Kawasaki takes a trip down memory lane with Z1 900 documentary
From March 13-15, 1973, Kawasaki ran its Z1 900 down the banked track at Daytona International Speedway to prove the new model’s performance and durability. Developing 81 horsepower and 54.2 lb-ft of torque, the grandfather of all Zs had the first part covered. However, Team Green billed the Z1 as a “touring” bike, so the air-cooled, DOHC, 903cc inline-four didn’t just need to be powerful, it also needed to go the distance.
To illustrate the sporty and sensible sides of the Z, the manufacturer turned to Yoshimura to prepare three race-ready units and Canadian driver Yvon Duhamel to lead the charge. As all attempts at speed and endurance go, not everything went to plan, but the team achieved complete success despite the odds.
During the 1973 24-hour world record at Daytona, the Z1 900 set a new AMA closed-course lap record of 160.199 mph.
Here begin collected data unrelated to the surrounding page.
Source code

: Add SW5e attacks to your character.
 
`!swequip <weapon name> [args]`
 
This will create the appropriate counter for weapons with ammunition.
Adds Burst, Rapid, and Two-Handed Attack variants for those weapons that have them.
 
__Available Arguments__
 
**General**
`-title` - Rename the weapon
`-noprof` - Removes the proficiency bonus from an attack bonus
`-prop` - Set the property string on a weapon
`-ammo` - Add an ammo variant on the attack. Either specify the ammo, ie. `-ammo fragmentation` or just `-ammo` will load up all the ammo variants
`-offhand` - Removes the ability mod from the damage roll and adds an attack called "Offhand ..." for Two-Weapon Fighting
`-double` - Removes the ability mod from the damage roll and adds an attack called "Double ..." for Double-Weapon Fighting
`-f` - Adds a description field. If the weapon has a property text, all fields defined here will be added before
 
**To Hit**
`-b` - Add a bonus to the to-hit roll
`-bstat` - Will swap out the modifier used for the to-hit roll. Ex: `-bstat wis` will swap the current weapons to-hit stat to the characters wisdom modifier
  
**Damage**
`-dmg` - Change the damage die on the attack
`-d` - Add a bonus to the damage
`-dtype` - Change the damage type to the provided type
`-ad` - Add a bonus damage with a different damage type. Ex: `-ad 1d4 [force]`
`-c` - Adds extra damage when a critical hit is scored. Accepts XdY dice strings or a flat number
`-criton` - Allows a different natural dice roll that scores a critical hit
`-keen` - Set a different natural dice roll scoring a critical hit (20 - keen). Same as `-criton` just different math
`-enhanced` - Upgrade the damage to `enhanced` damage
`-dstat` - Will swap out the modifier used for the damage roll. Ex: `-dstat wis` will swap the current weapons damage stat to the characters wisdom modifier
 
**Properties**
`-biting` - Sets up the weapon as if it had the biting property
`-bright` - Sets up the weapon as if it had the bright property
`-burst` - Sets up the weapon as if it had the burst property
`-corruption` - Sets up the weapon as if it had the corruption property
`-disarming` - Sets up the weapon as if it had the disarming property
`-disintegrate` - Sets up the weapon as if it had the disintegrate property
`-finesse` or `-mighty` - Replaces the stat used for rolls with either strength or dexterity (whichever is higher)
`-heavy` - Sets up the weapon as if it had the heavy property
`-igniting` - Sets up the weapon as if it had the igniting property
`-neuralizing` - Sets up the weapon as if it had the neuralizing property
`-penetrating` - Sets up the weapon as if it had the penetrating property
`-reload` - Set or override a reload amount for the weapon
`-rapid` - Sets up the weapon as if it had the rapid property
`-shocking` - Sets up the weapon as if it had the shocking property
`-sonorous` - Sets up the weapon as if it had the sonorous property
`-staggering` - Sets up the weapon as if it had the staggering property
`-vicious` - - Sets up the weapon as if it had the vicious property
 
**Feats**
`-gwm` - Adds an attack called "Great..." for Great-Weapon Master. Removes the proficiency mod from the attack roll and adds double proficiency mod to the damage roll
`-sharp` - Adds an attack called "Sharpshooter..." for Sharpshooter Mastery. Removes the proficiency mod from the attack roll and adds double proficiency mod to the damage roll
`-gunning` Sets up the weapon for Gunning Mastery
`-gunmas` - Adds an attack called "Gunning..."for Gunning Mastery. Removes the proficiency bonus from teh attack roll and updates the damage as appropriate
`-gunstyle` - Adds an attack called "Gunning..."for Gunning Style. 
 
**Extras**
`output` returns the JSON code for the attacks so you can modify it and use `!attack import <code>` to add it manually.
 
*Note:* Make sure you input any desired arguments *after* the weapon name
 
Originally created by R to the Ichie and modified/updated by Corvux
The team also broke world records with a 10 kilometer (6.2 mile) absolute speed of 150.845 mph and a 100 kilometer (62.1 mile) speed record of 141.439 mph.
In all, the Z set 52 world and US records, breaking all US speed records from 300 to 2,500 miles and all speed records from 2 to 24 hours. Of course, the one that mattered most, the 24-hour world speed endurance record, proved the Z1 could go faster, farther and longer with a total of 2,630.4 miles at 109.602 mph.
Some may dismiss record racing as a product of their time, but some manufacturers still hang their hats on endurance. As Kawasaki celebrates 50 years of the Z-series, the vintage documentary puts the historic lineup into perspective.
Today, the Z1-based neo-retro, the Z900RS, generates over 100 horsepower and backs it up with 72.3 lb-ft of torque. The Z line has come a long way in those 50 years, but that hasn’t stopped Kawasaki from honoring the impact of the Z1 900 with a limited 50th Anniversary Z900RS version. The Z1 will always be a legend, and Kawasaki is ensuring that this legacy lives on for another half century.